Arrange the lines in the records below as a numbered list, from the line with "votre créativité, vous" to the line with "qualité de vie", leaving out any blank lines.

(Entries supplied begins)

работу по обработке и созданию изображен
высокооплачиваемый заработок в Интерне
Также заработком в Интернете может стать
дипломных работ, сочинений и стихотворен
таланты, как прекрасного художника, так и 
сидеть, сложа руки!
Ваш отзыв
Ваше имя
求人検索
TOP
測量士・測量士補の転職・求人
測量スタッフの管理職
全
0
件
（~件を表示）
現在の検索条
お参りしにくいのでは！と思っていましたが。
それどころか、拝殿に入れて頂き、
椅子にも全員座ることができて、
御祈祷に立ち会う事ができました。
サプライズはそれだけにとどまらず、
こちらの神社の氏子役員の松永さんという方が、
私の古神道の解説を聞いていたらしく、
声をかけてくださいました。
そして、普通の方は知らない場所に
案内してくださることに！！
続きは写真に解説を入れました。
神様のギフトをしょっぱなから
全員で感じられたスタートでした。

(Entries supplied ends)
(Entries supplied begins)

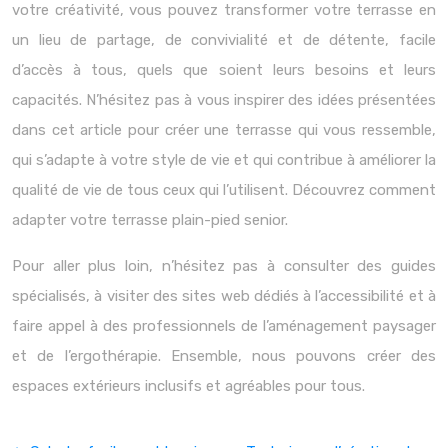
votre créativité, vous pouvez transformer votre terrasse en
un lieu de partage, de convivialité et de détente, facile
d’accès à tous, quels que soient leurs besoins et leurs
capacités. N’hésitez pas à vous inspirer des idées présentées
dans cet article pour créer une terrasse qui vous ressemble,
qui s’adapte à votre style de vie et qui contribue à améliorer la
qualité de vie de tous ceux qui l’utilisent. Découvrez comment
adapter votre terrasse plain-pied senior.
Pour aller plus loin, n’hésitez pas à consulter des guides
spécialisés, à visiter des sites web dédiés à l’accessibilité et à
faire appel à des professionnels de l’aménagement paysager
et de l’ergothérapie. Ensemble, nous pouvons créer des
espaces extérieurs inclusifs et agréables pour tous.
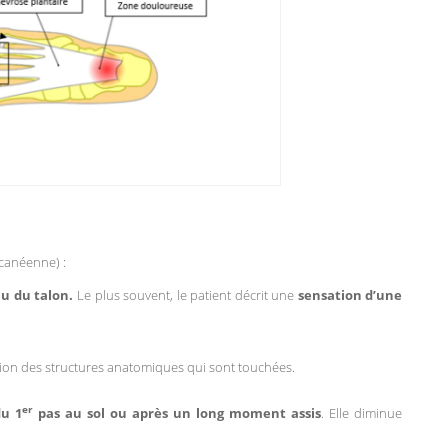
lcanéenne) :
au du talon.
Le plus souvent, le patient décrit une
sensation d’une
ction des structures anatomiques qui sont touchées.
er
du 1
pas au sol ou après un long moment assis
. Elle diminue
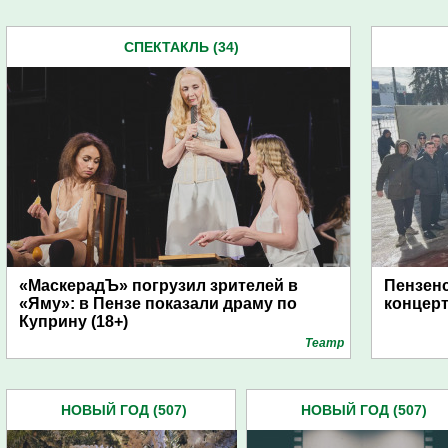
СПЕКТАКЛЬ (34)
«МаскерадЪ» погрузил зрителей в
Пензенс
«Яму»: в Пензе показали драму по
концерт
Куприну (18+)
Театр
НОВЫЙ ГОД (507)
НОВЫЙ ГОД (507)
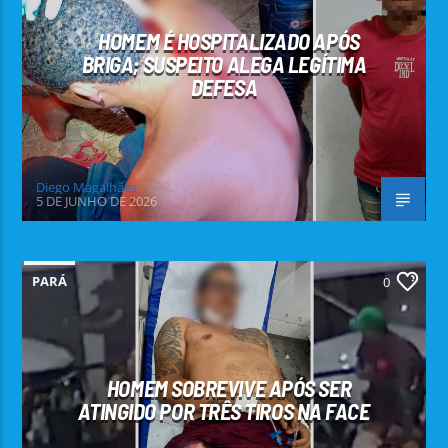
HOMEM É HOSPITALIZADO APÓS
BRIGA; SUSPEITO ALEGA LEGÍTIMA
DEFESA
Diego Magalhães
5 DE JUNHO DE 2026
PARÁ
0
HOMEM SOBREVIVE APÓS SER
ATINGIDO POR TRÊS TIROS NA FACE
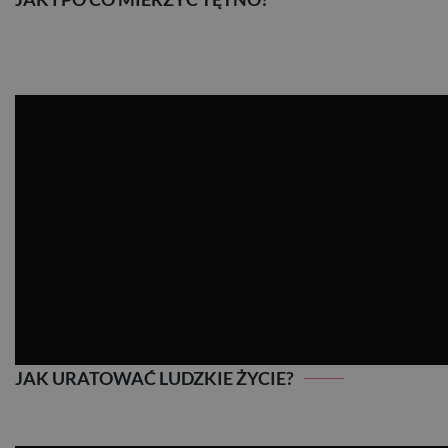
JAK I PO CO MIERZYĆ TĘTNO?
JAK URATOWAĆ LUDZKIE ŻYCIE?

(Entries supplied ends)

§ **Answer section**:
1. votre créativité, vous pouvez transformer votre terrasse en
2. un lieu de partage, de convivialité et de détente, facile
3. d’accès à tous, quels que soient leurs besoins et leurs
4. capacités. N’hésitez pas à vous inspirer des idées présentées
5. dans cet article pour créer une terrasse qui vous ressemble,
6. qui s’adapte à votre style de vie et qui contribue à améliorer la
7. qualité de vie de tous ceux qui l’utilisent. Découvrez comment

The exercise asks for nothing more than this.